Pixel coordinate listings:
-*-
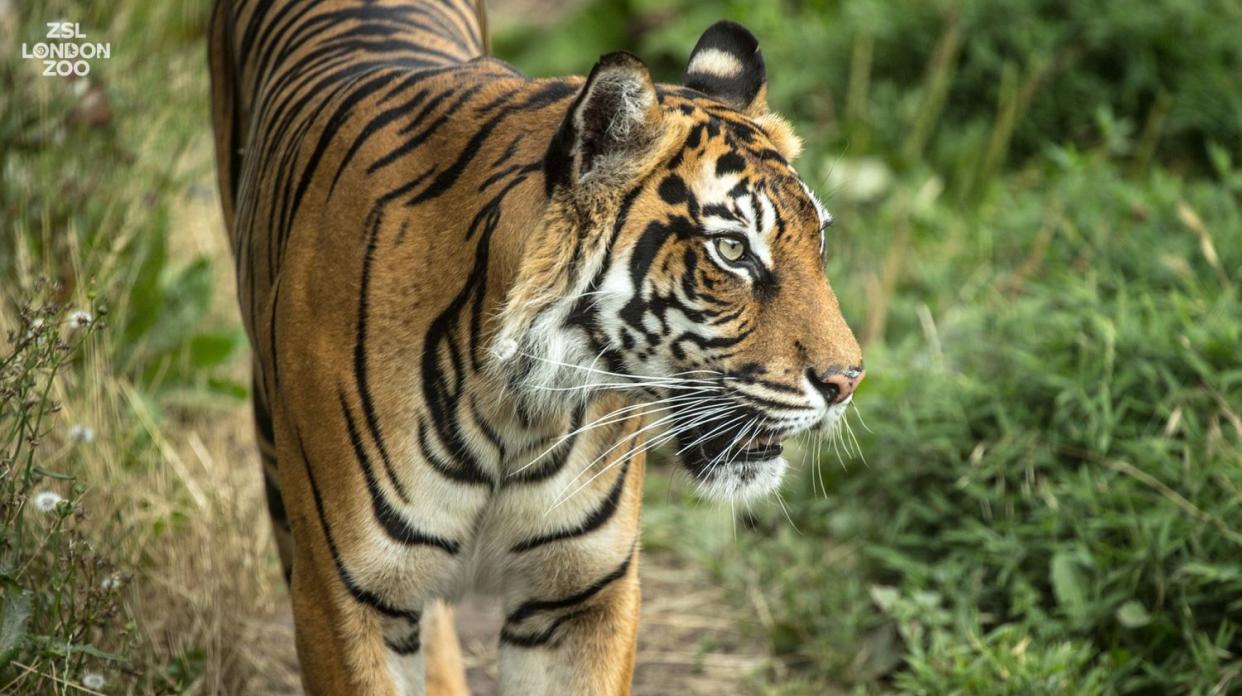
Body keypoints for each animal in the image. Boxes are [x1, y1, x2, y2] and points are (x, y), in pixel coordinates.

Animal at [206, 0, 864, 691]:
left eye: (818, 242)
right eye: (732, 249)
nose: (848, 380)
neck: (515, 407)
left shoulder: (581, 595)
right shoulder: (344, 596)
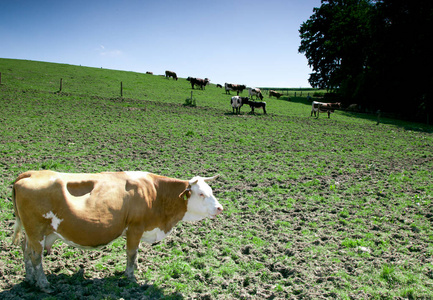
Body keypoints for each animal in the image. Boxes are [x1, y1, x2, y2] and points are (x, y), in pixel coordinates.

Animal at [11, 171, 223, 292]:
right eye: (201, 194)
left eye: (211, 190)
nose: (220, 208)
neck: (155, 193)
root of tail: (29, 174)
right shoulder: (135, 228)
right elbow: (132, 252)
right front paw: (130, 276)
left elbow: (134, 254)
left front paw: (135, 269)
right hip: (36, 230)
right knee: (36, 256)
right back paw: (43, 284)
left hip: (31, 233)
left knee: (26, 251)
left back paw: (30, 279)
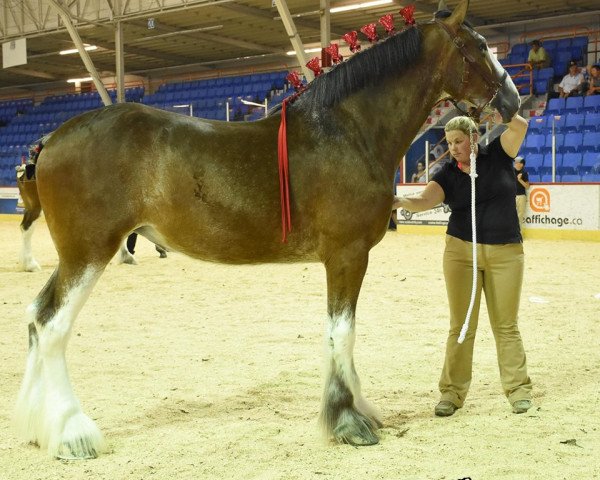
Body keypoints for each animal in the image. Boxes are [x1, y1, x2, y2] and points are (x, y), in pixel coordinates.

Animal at [14, 0, 520, 460]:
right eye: (479, 46)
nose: (514, 101)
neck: (348, 131)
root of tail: (51, 140)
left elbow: (343, 335)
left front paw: (358, 410)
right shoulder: (347, 255)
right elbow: (342, 333)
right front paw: (347, 423)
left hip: (76, 256)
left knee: (36, 317)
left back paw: (39, 427)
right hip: (88, 253)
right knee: (52, 324)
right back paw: (73, 434)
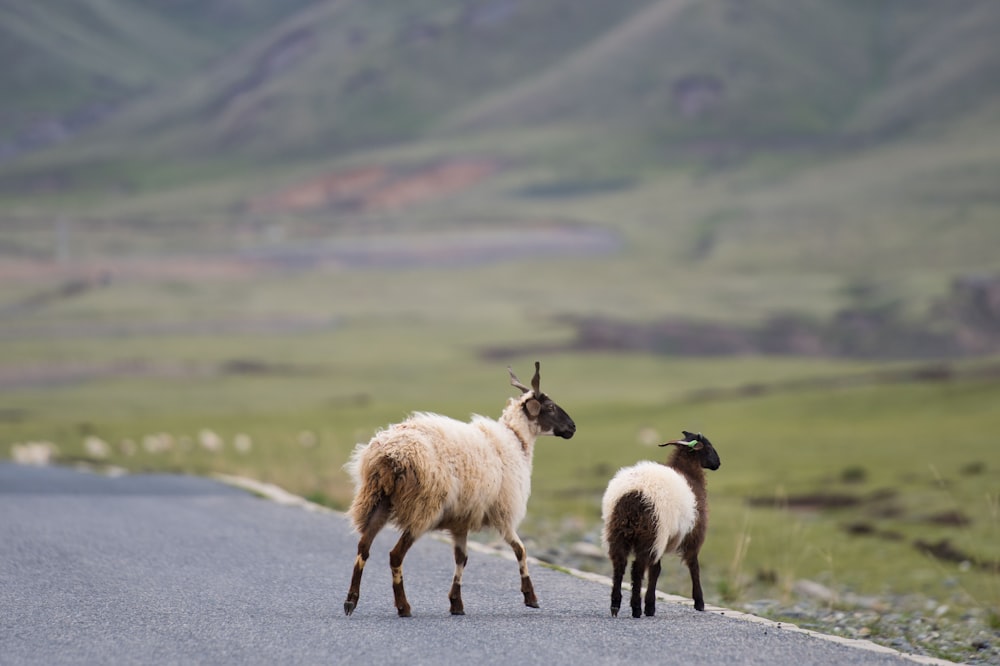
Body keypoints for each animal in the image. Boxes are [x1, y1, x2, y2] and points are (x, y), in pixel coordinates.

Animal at [344, 360, 580, 616]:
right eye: (551, 406)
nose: (572, 427)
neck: (517, 440)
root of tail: (391, 454)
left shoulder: (461, 519)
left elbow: (461, 558)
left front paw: (456, 603)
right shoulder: (503, 513)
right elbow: (520, 550)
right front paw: (530, 597)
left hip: (377, 499)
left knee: (363, 547)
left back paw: (351, 601)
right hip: (422, 508)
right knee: (395, 555)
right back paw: (403, 606)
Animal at [600, 430, 720, 612]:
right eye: (708, 446)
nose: (718, 463)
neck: (691, 474)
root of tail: (633, 494)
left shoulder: (664, 540)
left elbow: (655, 569)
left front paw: (650, 604)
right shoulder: (693, 535)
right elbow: (693, 567)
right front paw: (699, 602)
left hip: (617, 531)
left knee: (619, 565)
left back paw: (615, 604)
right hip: (651, 532)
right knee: (637, 569)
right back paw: (636, 608)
-*-
→ Directions for this task
Output nothing except the lines from the one containing "left back paw: (39, 427)" through the final line of the entries, repeated exactly and free of pictures.

→ Task solution
left back paw: (39, 427)
right hip: (88, 253)
right knee: (52, 324)
right back paw: (73, 434)
Body keypoints for each animal in the image. Boxes are [x1, y1, x2, y2] and points are (x, y), in pixel coordinates.

Animal at [344, 360, 580, 616]:
right eye: (551, 406)
nose: (572, 427)
neck: (517, 440)
root of tail: (391, 454)
left shoulder: (461, 519)
left elbow: (461, 558)
left front paw: (456, 603)
right shoulder: (503, 513)
right elbow: (520, 550)
right front paw: (530, 597)
left hip: (377, 499)
left knee: (363, 547)
left back paw: (351, 601)
right hip: (422, 508)
right knee: (395, 555)
right back paw: (403, 606)
Animal at [600, 430, 720, 612]:
right eye: (708, 446)
nose: (718, 463)
neck: (691, 474)
root of tail: (633, 494)
left shoulder: (664, 540)
left elbow: (655, 569)
left front paw: (650, 604)
right shoulder: (693, 535)
right elbow: (693, 567)
right front paw: (699, 602)
left hip: (617, 531)
left knee: (619, 565)
left back paw: (615, 604)
right hip: (651, 532)
right knee: (637, 569)
right back paw: (636, 608)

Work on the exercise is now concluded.